An X670E Pro RS instead of the X670E Tomahawk would free up the US$ 50. B650E, B650, or even A620 should all be ok here too—B650M Pro RS would be a budget pick.

Fractal finally updated from their epically bad Silents to Aspect 14 or Aspect 14 RGB in the Focus 2. The Aspects can be clicky but are otherwise not usually terrible. Noctua makes one good fan, the NF-A12x25, but as you’re likely aware it’s steeply priced even in cream in brown. Similarly, Silent Wings 4s are be quiet!'s performance competitive offering. While more reasonably priced they’re most effective at higher speeds not needed here.

I’d probably buy a five pack of Arctic P12 PWMs. That provides an exhaust fan, allows swapping the preinstalled Aspect 14s for three P12s (flipped to the inside of the bracket), and replaces one Thermalright fan on a dual tower.

You don’t need an AIO for am5 CPU’s. A good air cooler will do just fine. Worst case you lose a couple percent for saving 100 € plus convenience

I’m pretty much in agreement with this and Wertigon’s recommendation of Team Group RAM is also worthy of consideration. My own experience with this RAM is beyond satisfactory, especially when it comes to tightening timings but this may be due to B die and I have no idea what the latest gen uses. The other thing RAM wise with respect to workloads that Lemma pointed out makes sense. I have never regretted getting 128 GB of RAM. In the event that you may be using Linux a Nitro+ card is a safe choice. You seem to be someone who likes to keep their options open. I don’t recommend liquid cooling. If thermals are a concern with respect to NVMe use a heat sink that includes a fan. Avoid eye candy cases that only allow for minimal airflow from the front of the case. (A big problem with case design these days.) ASUS is generally more overpriced than MSI and my experience with AsRock has been less than pristine.
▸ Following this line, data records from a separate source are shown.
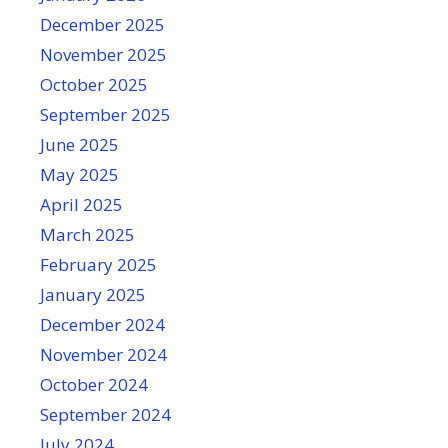
December 2025
November 2025
October 2025
September 2025
June 2025
May 2025
April 2025
March 2025
February 2025
January 2025
December 2024
November 2024
October 2024
September 2024
July 2024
I’d likely go with MSI but user preference prevails. Despite many advances with APU’s using an APU for serious graphical demanding work is not advisable. For the sort of work loads you appear to be looking at the Sapphire RX 7800XT is already approaching low budget levels IMO. Again. It really depends on your work load and user preference is such a factor here I’ll leave the NITRO+ as a base line as I’ve had good results with these cards.

I’m just a PC builder/enthusiast and I’ve only been at it 20 years or so. There are some here whose experience surpasses my own and they are very good at what they do. For all I know you’ve already made your choice. I’m just tossing in my 2 cents worth. Wishing you the very best.